An eleven-year-old mind cannot process everything it takes in, but instead, subconsciously stores it all up for later. As I took in these sights, smells and sounds, my younger sister Johanna stood next to me, both of us on the threshold of a world of new experiences. We stood in the entrance of a stable. A real horse stable. On a real horse ranch, and a real horse rider next to us. Her name was Skye – which was appropriate, since it seemed like Johanna and I had been granted an early pass to heaven itself. And, as we stepped into the stable, in awe of all its wonders, we knew the pinnacle of our new adventure was yet to come: Skye was going to teach us to ride horses.
It was very cold, that day when we first walked into the stable. We’d worn our favorite cowboy boots and the black cowgirl hats we’d gotten as gifts; under my embarrassingly not-cowgirl (puffy pink) coat I wore my favorite sweatshirt, a white one adorned with appliquéd cowboy boots. The luckier of us might have even donned a pair of plastic spurs – we only had one set between us, and we had to share.
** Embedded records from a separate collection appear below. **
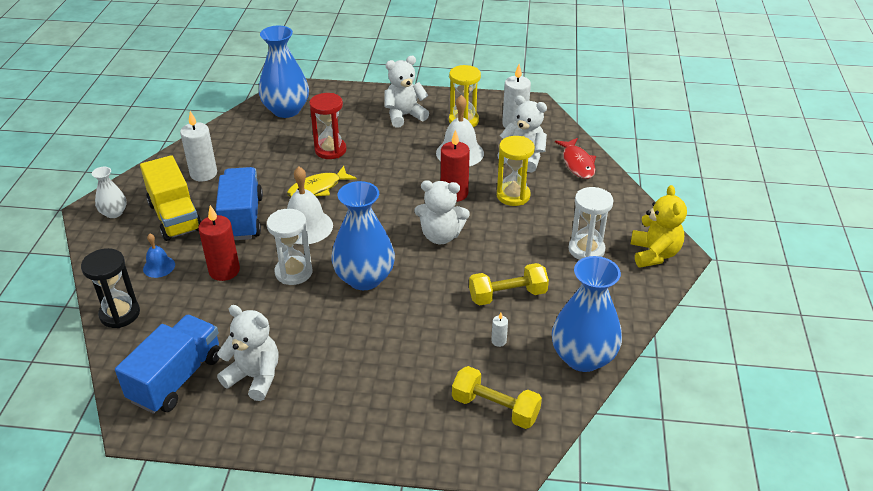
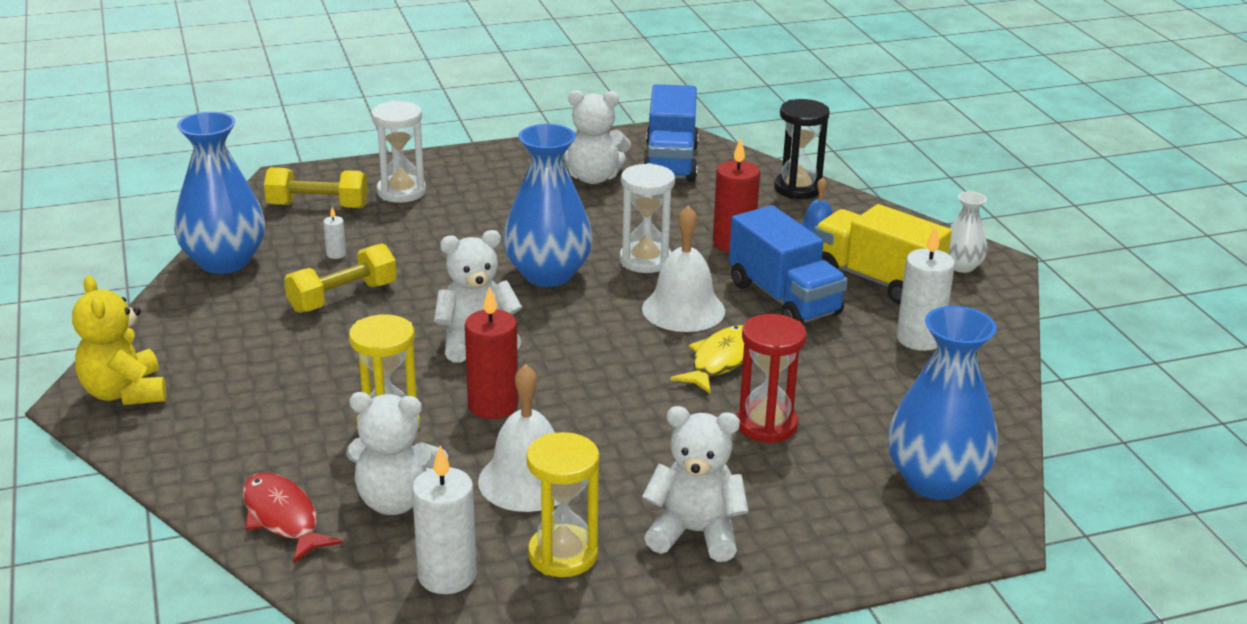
camera: 155 degrees right, 10 degrees down
white teddy bear [384,56,429,128] -> white teddy bear turned 120 degrees counterclockwise [642,406,749,562]
white hourglass [568,187,614,260] -> white hourglass moved to [371,101,426,203]

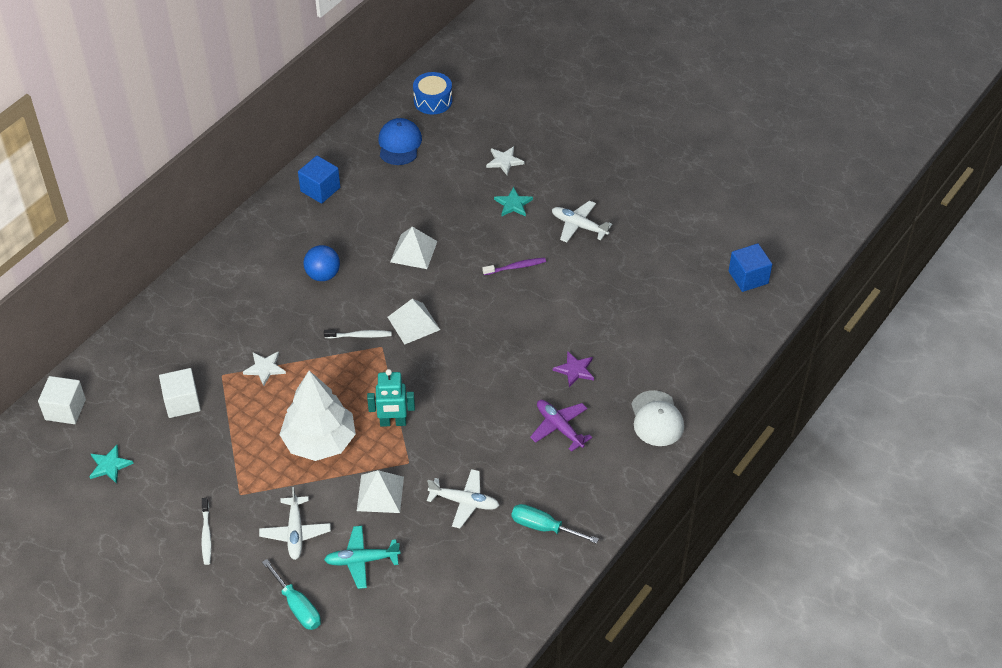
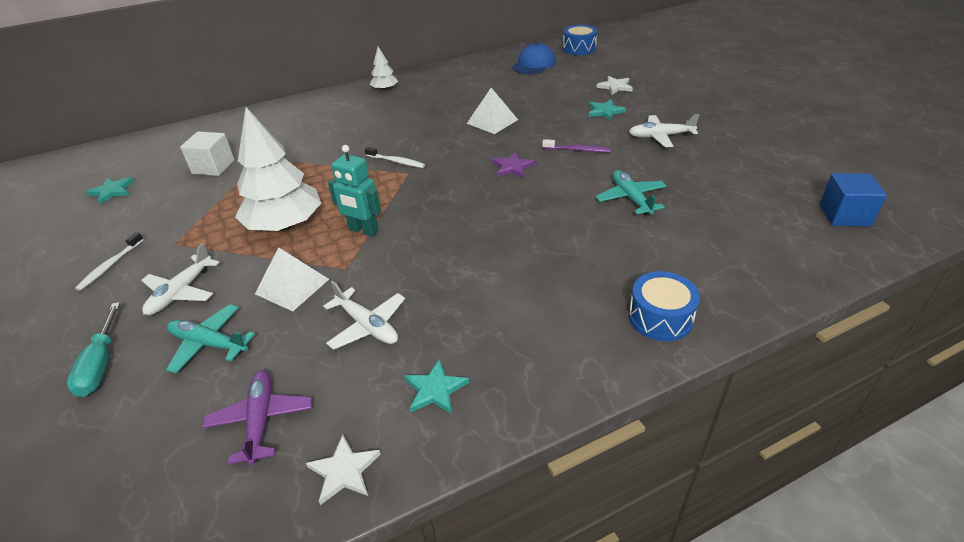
camera: 30 degrees right, 10 degrees down
white cube [38,376,86,424] -> none
white star [243,351,286,386] -> white star moved to [306,435,381,505]
blue cube [298,156,340,204] -> none
blue ball [303,245,340,281] -> none
white pyramid [388,299,440,345] -> none
turquoise screwdriver [511,504,599,544] -> turquoise star [404,359,469,414]
purple plane [530,400,592,452] -> purple plane moved to [202,370,312,466]
white plane [552,200,612,243] -> white plane turned 60 degrees counterclockwise [629,114,699,147]
purple star [553,351,594,387] -> purple star moved to [492,152,535,178]
white cap [631,390,684,446] -> blue drum [629,271,700,341]
none -> white tree [370,47,398,91]
none -> turquoise plane [596,170,666,215]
Christmas day had come and gone, but the decorations were still on the walls at home, and the frigid Colorado winds weren’t nearly finished bringing snow to our town. The holidays were always joyful at our home, but this year had brought a special treat to us Trexel girls, when we were given a year’s worth of horseback riding lessons. Nothing could have been more appropriate, more desired or more benevolently granted. Johanna and I lived under a wide Colorado sky, and we had been reared on a good dose of Chris LeDoux and other Cowboy music (totally different from Country music). Our favorite songs had titles like “Call of the Wild” and “You Can’t See Him From the Road.” We were more in love with horses, and the freedom and adventure they epitomized, than with anything else in the world. We collected models of them, subscribed to magazines about them, cut out pictures of them whenever possible, and dreamed of the day we would have one of our own. Our model horses had creative names: Running Water, Romantic Rosebud, Little Mermaid, Grey Ghost.
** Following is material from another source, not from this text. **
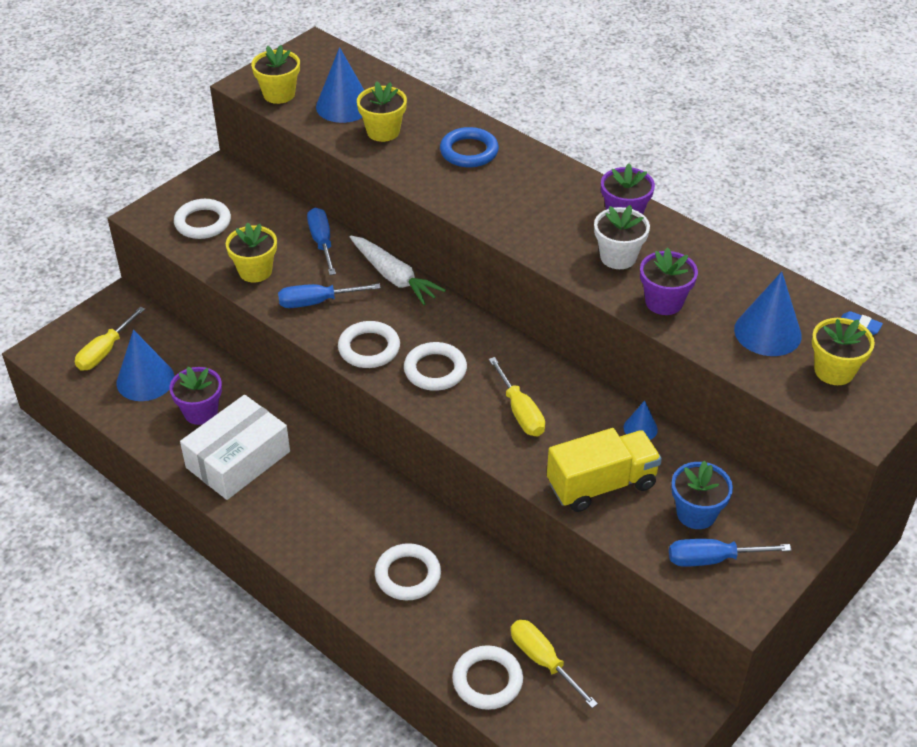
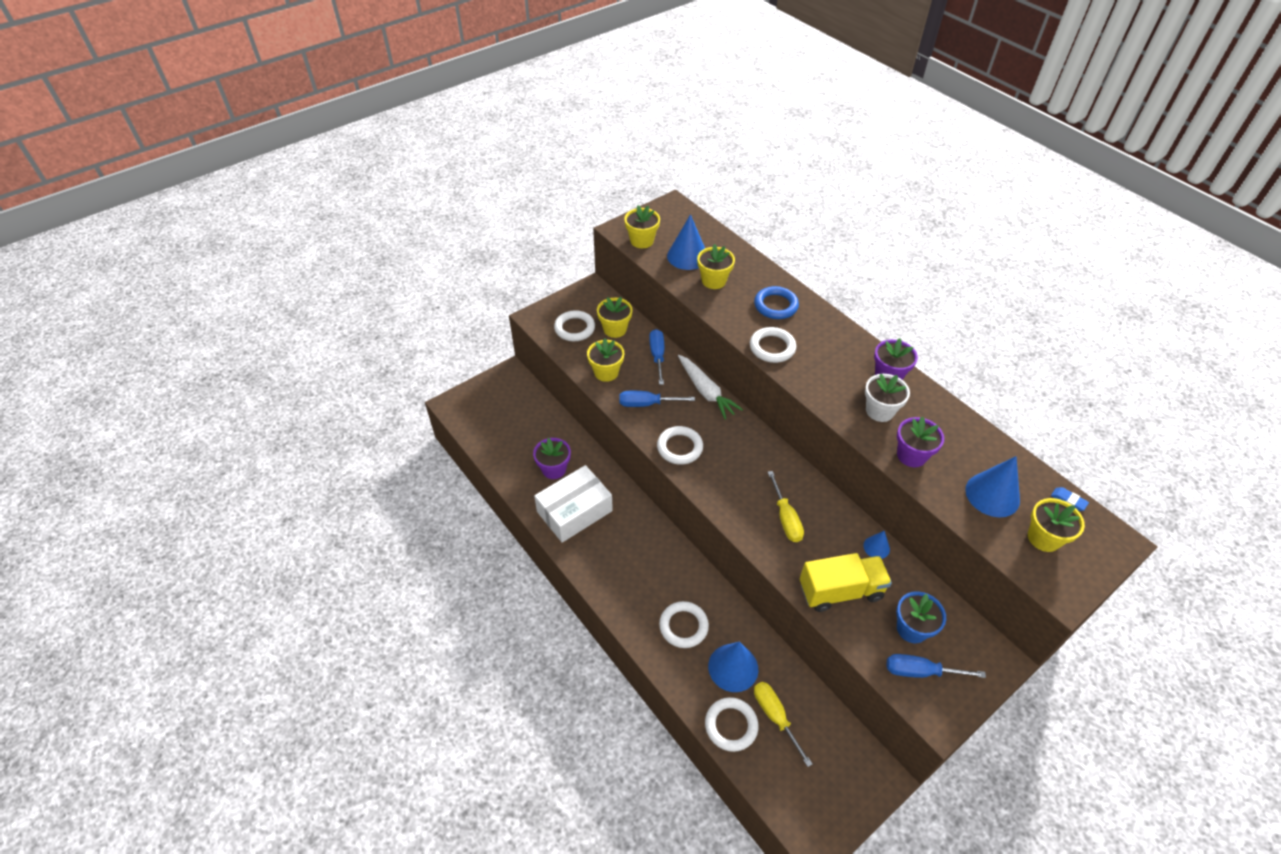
camera: 10 degrees right, 5 degrees up
yellow screwdriver [75,307,145,371] -> none
blue cone [116,330,174,401] -> blue cone moved to [708,642,758,692]
white ring [404,342,467,391] -> white ring moved to [750,327,796,363]
none -> yellow flower pot [597,297,633,338]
The library was of particular interest to us, as it served up an infinite supply of (free!) horse-related literature. We buried ourselves in the novels of Marguerite Henry, memorized horse breeds and the names of forehead markings, and convinced ourselves that Western, cowboy-style riding was far superior to English style. Our dad fed our obsession by securing a steady flow of Paint Horse magazines from a coworker who raised that particular breed – she gave us every precious, glossy tome when she finished reading it. After devouring every word of the articles, we would cut out the best pictures (sometimes the original owner even left the centerfolds for us!) and tape them onto our walls. We watched rodeos with enthusiasm and derby races with detachment – derbies were about horses, but after all, those were English riders who rode in fences and in circles. In our young minds, Western riding was about wildness and untamed freedom (although the cruelty of keeping panicked horses in rodeo cages never occurred to us). We had been catechized in the theology of Chris Ledoux; English-style riding, fences, country music, perfectly manicured lawns, and everything perfect and restrictive were sheer blasphemy.